Problem requirements
Print exactly the first lines of the records. Stop after the line containing "left knee: (131, 173)", and leave every picture out.

BEGIN Supplied entries

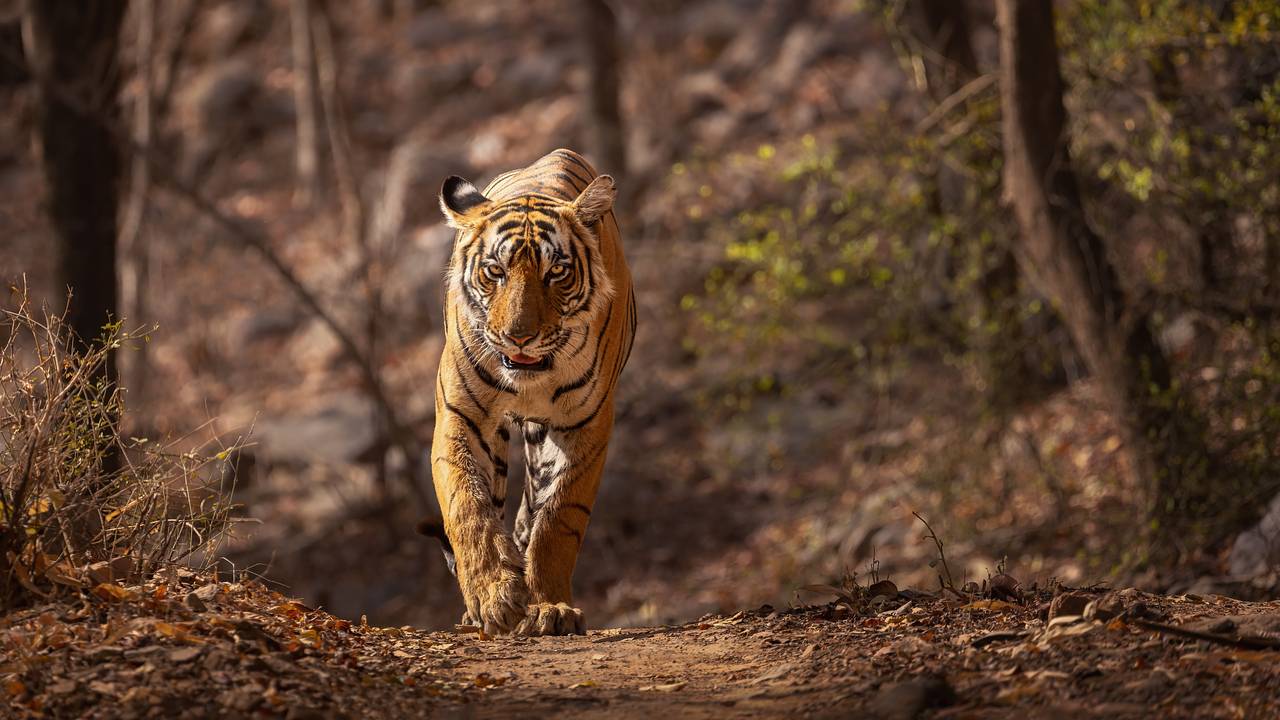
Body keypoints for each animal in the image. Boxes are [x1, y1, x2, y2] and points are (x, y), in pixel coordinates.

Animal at [422, 148, 635, 637]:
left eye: (555, 272)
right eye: (494, 272)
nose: (517, 337)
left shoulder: (586, 426)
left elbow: (557, 520)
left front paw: (549, 608)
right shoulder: (462, 417)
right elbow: (467, 505)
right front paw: (492, 596)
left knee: (529, 514)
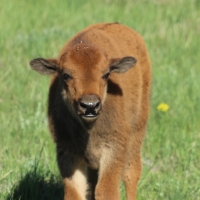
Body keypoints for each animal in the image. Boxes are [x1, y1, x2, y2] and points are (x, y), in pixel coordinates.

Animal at [29, 22, 151, 199]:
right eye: (65, 75)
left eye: (106, 74)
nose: (90, 105)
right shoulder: (67, 152)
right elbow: (75, 191)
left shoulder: (113, 148)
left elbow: (106, 189)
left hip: (138, 130)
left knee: (131, 173)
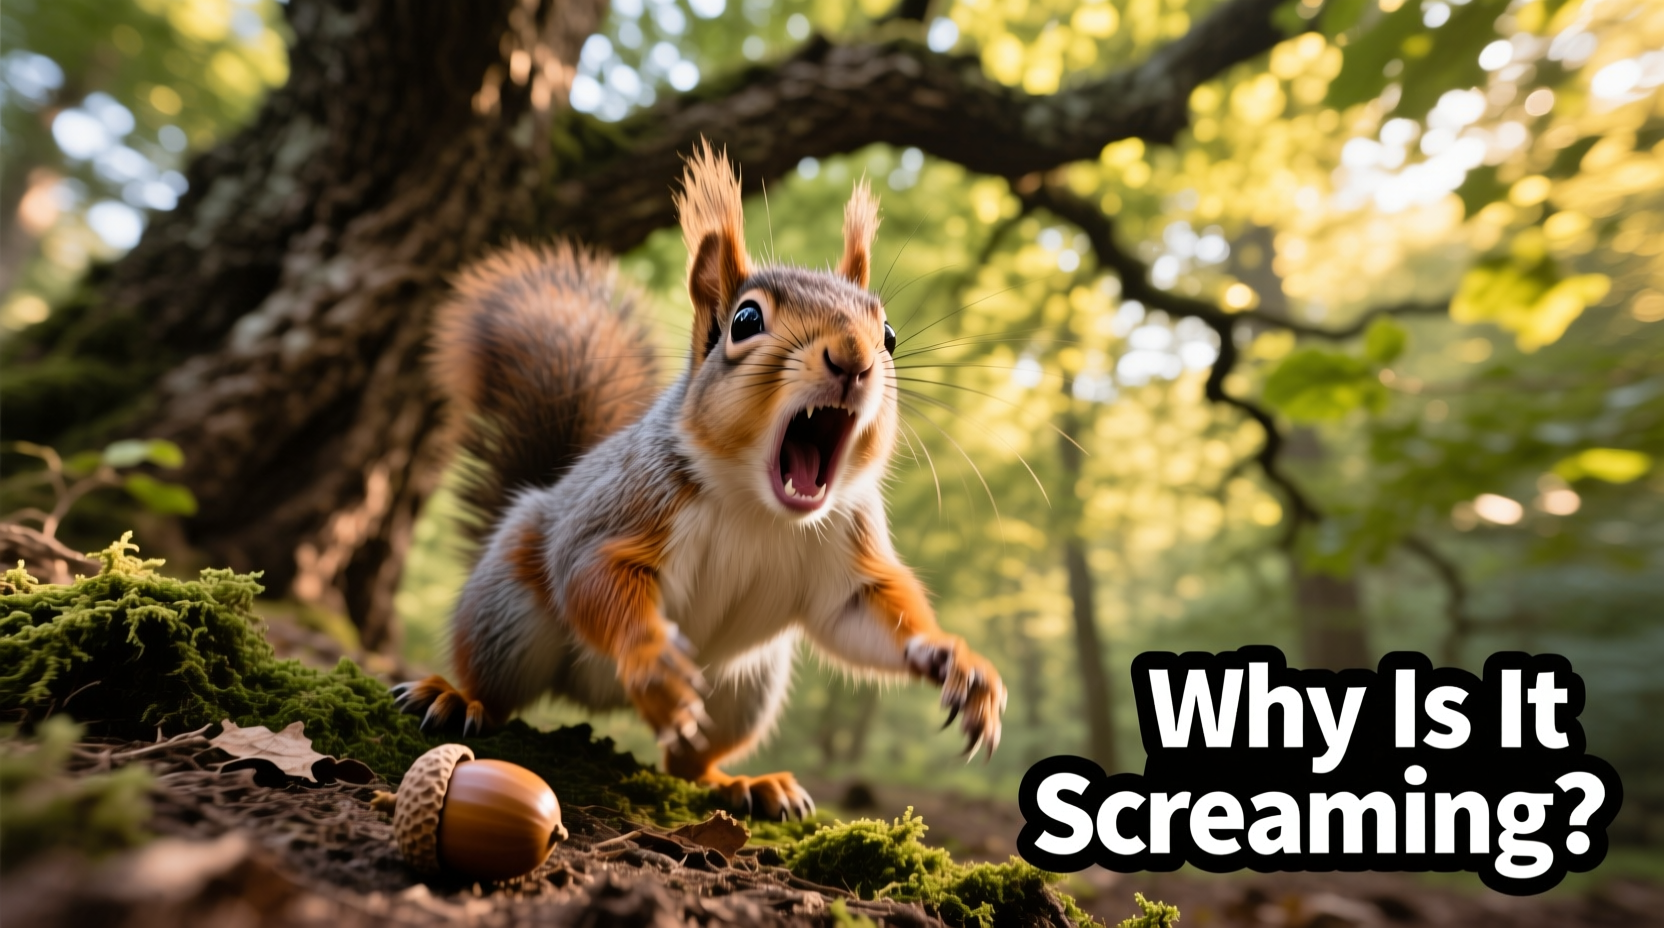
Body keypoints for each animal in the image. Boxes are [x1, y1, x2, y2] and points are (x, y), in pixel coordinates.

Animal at [394, 142, 1007, 819]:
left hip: (745, 685)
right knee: (501, 687)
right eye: (745, 319)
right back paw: (459, 697)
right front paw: (651, 658)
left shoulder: (847, 542)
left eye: (891, 334)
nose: (854, 358)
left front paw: (955, 662)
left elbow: (863, 617)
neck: (758, 506)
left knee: (687, 761)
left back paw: (743, 784)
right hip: (505, 613)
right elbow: (595, 573)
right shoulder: (629, 507)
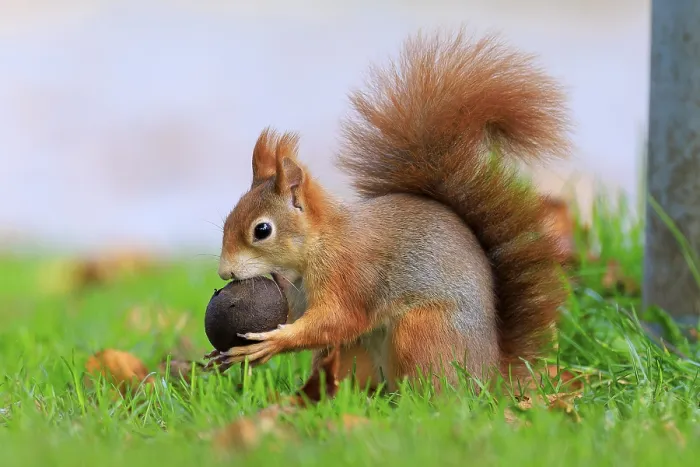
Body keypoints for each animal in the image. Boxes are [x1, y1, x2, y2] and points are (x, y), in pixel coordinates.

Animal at [210, 28, 571, 396]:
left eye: (262, 230)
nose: (224, 273)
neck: (321, 242)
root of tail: (490, 376)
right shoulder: (299, 292)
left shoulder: (350, 274)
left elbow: (339, 319)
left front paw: (270, 343)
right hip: (358, 352)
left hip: (421, 330)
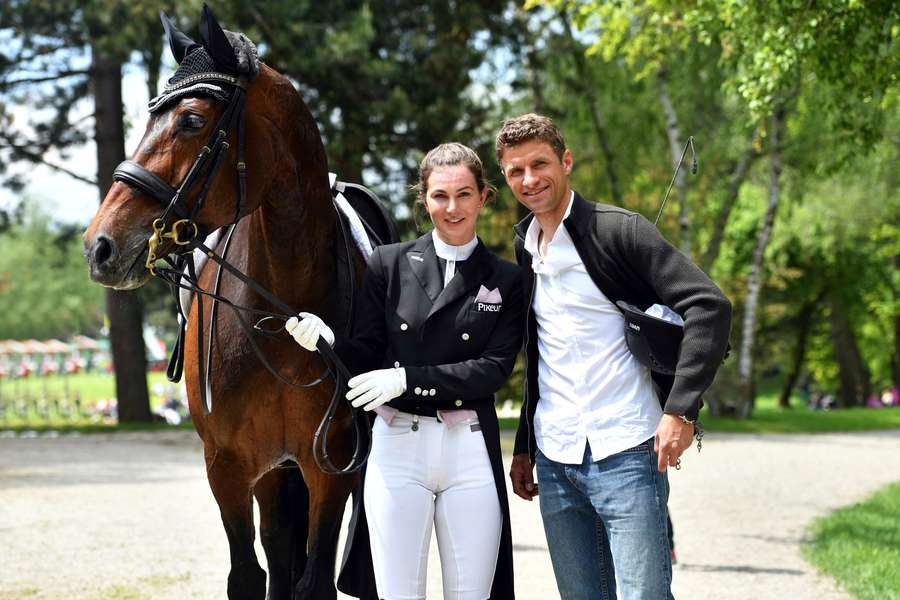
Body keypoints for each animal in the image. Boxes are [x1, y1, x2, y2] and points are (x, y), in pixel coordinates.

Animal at [82, 8, 382, 600]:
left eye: (192, 121)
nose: (100, 245)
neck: (283, 315)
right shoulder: (227, 465)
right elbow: (249, 574)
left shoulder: (331, 463)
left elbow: (314, 578)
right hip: (269, 471)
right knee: (278, 549)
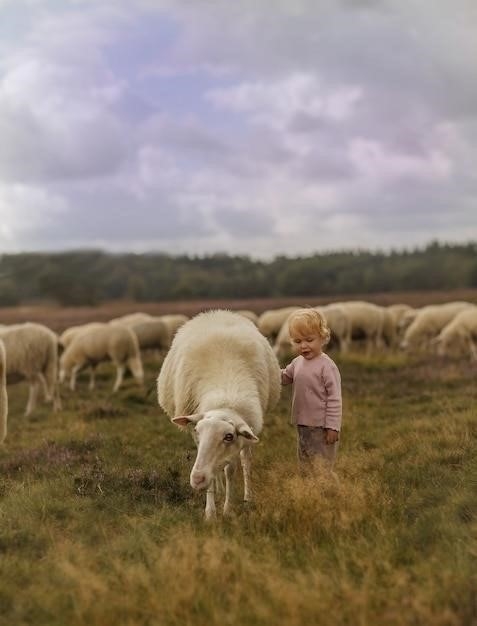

END Supplied entries

Response to the task
Body keypoints for each animal in the image. Boxes are [x1, y1, x2, y2] and points are (x, y), in pixel coordinates.

Animal at [422, 148, 635, 637]:
left eye: (555, 272)
right eye: (494, 272)
nose: (517, 337)
left shoulder: (586, 426)
left elbow: (557, 520)
left front paw: (549, 608)
right shoulder: (462, 417)
right elbow: (467, 505)
right front paw: (492, 596)
left knee: (529, 514)
Body keypoints for each animal in the image. Boxes are [x1, y1, x2, y2] and points are (x, y), in pixel coordinates.

Animal at [29, 22, 151, 199]:
right eye: (65, 75)
left eye: (106, 74)
nose: (90, 105)
right shoulder: (67, 152)
right elbow: (75, 191)
left shoulder: (113, 148)
left elbow: (106, 189)
left hip: (138, 130)
left knee: (131, 173)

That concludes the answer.